• What the task asks: What you produce should match the records below precisely, except that images are removed.

BEGIN Information

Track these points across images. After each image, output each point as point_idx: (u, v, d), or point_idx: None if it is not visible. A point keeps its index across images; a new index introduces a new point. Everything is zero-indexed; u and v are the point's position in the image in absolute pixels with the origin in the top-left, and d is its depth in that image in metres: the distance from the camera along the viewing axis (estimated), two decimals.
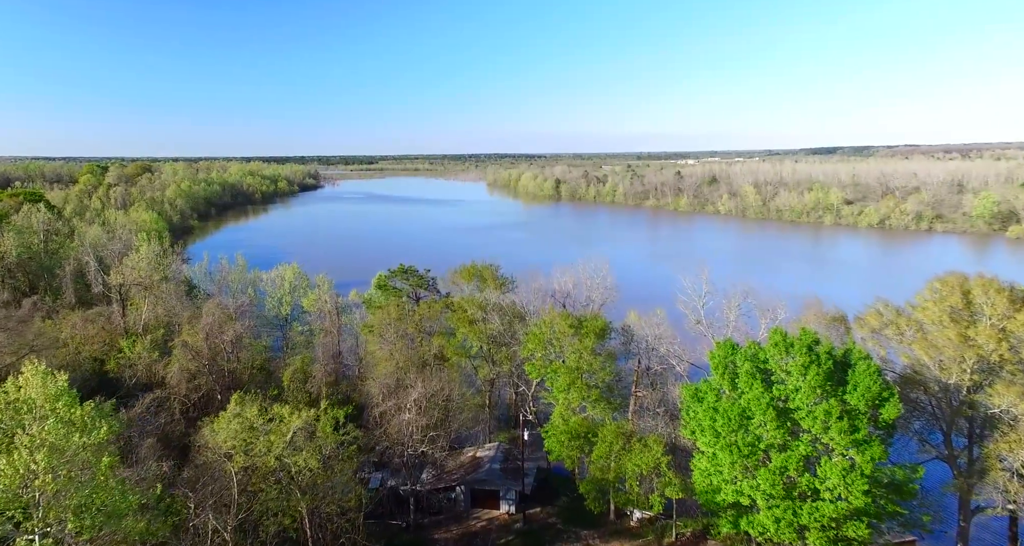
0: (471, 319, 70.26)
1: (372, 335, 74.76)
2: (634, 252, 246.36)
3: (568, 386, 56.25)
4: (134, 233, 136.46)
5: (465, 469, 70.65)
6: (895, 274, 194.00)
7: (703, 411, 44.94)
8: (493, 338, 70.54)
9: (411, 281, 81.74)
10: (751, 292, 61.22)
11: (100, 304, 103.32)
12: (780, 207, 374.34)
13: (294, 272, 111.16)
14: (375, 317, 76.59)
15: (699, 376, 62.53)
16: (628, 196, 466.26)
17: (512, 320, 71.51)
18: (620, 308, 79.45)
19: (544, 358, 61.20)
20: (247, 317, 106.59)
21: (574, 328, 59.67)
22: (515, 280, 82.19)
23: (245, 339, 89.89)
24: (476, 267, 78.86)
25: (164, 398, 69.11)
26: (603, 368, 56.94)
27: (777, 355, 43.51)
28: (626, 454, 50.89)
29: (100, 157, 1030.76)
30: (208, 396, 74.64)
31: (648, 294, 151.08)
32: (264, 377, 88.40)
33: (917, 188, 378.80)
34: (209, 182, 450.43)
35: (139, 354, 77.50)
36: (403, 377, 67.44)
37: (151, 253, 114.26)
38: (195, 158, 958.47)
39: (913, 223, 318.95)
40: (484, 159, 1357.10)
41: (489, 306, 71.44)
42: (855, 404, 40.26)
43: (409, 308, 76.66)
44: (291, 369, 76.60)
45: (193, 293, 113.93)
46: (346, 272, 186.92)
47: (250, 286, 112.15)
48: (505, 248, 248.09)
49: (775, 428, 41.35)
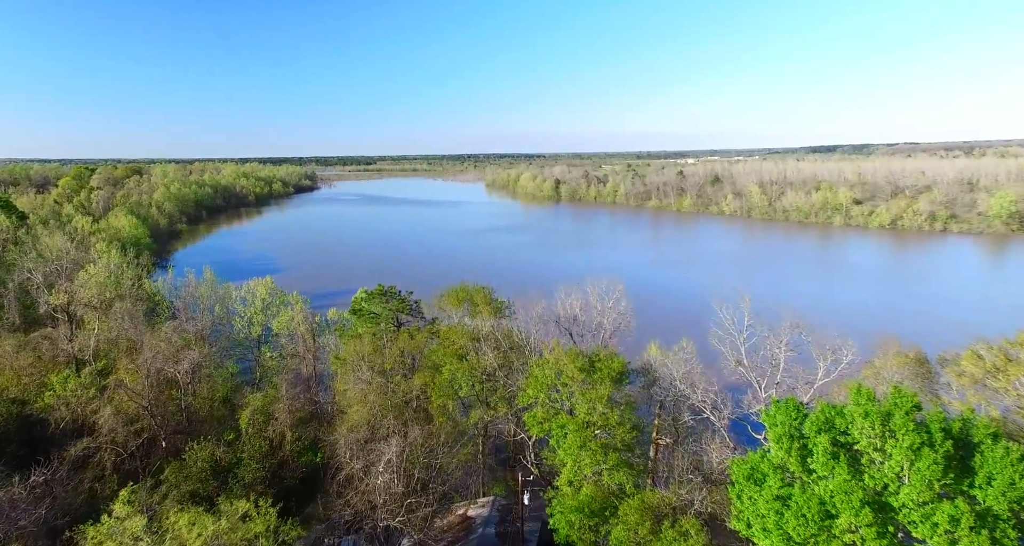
0: (460, 353, 58.70)
1: (344, 368, 63.00)
2: (641, 257, 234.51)
3: (579, 447, 44.59)
4: (92, 244, 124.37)
5: (454, 533, 59.14)
6: (925, 280, 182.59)
7: (765, 501, 33.29)
8: (487, 375, 59.00)
9: (391, 305, 69.64)
10: (802, 324, 49.33)
11: (50, 325, 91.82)
12: (787, 207, 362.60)
13: (267, 288, 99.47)
14: (347, 348, 64.78)
15: (740, 430, 50.99)
16: (630, 196, 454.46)
17: (509, 353, 59.89)
18: (637, 336, 67.92)
19: (548, 407, 49.61)
20: (214, 340, 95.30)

END Information

• Exercise response:
Track these points across images. After each image, output each point as point_idx: (u, v, d), or point_idx: None if it is not visible. A point keeps its index across images; a new index introduces a new point. Everything is zero-indexed; u and v are the point's position in the image in absolute pixels with the origin in the top-left, and d is its depth in that image in metres: the distance from the camera along the viewing axis (estimated), two decimals.
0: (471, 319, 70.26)
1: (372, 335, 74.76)
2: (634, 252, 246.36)
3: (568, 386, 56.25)
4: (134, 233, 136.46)
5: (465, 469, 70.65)
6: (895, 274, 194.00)
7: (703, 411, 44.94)
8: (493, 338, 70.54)
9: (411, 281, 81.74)
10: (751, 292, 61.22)
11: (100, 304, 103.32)
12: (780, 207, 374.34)
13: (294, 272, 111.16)
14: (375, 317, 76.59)
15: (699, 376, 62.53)
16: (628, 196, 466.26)
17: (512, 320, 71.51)
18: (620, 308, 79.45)
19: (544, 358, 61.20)
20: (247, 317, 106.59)
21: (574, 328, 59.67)
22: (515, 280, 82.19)
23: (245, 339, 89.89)
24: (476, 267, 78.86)
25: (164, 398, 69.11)
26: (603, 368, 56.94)
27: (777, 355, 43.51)
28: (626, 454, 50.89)
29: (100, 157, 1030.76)
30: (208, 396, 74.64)
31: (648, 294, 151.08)
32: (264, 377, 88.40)
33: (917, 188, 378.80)
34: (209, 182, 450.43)
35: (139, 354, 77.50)
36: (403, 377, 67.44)
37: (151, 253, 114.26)
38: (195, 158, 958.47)
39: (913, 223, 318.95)
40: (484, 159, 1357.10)
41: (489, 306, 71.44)
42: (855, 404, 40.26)
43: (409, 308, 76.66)
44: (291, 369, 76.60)
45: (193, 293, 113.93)
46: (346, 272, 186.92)
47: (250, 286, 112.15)
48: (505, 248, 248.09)
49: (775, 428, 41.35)
0: (460, 353, 58.70)
1: (344, 368, 63.00)
2: (641, 257, 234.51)
3: (579, 447, 44.59)
4: (92, 244, 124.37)
5: (454, 533, 59.14)
6: (925, 280, 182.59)
7: (765, 501, 33.29)
8: (487, 375, 59.00)
9: (391, 305, 69.64)
10: (802, 324, 49.33)
11: (50, 325, 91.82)
12: (787, 207, 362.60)
13: (267, 288, 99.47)
14: (347, 348, 64.78)
15: (740, 430, 50.99)
16: (630, 196, 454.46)
17: (509, 353, 59.89)
18: (637, 336, 67.92)
19: (548, 407, 49.61)
20: (214, 340, 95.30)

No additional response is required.